The reason why (relatively) recent CPUs such as Pentium 4 are also called x86, is that they are still backward compatible with 80386. This means that any instructions supported in 80386 are supported in Pentium 4, which does not necessarily mean any old programs written for old computers work in recent ones. For old software to run on newer machines, they require OS- or compiler- level ABI/API compatibilities. However the compatibilities (especially OS-level ones) are kept very carefully, because for computers to sell the most important thing is if they have lots of applications to go (that's one of the reasons IA64 could not become popular, that's why Windows phones never pop into your choices).

x64, x86_64, AMD64, EM64T, Intel 64

They are extended versions of x86, which can handle 64 bit address spaces (meaning that they can utilize more memory natively) and have other advantages as well. In this meaning they are called x86_64, also x64 for short. A confusing point is x64 is newer than x86 although the number is smaller. You may go crazy if I tell you about x32, which is a concept newer than x64. It's like a mixture (combining good things) of 32 and 64 bit modes, but normally you still don't see it often now.

Now why this is also called AMD64, is that AMD was the first (major) vendor to extend x86 into the 64 bit mode. After that Intel created EM64T, which is compatible to AMD64. This was a big deal because AMD was/is a vendor creating CPUs compatible to Intel architectures, but for this thing AMD was a step ahead of Intel. Today some people say Radeon Instinct, a GPU for deep learning which AMD claims faster than Titan X, is a big deal from AMD after 10 years; the one 10 years ago is this AMD64. :)

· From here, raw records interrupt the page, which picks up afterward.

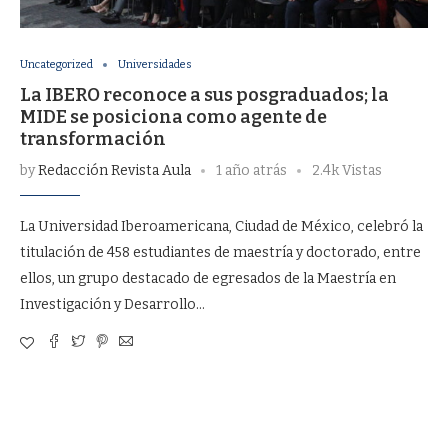
Uncategorized
Universidades
La IBERO reconoce a sus posgraduados; la
MIDE se posiciona como agente de
transformación
by
Redacción Revista Aula
1 año atrás
2.4k Vistas
La Universidad Iberoamericana, Ciudad de México, celebró la
titulación de 458 estudiantes de maestría y doctorado, entre
ellos, un grupo destacado de egresados de la Maestría en
Investigación y Desarrollo…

Wait, but why didn't Intel name it IA64 instead of EM64T?? That's because at that time IA64 already existed, and it was a brand-new 64 bit architecture that had no compatibility with x86. Intel's first aim was to replace old x86 by IA64 (the actual implementation was named Itanium), but for many reasons it failed. What is really confusing, is after several years Intel gave a new name to EM64T, that is Intel 64!

So due to the very complex history shown here, now x64, x86_64, AMD64, EM64T and Intel 64 all refer the same instruction set architecture. *3

*3: There are a lot of differences in fact, especially in additional functionalities such as Intel VT or SSE, but that's not the topic of this post.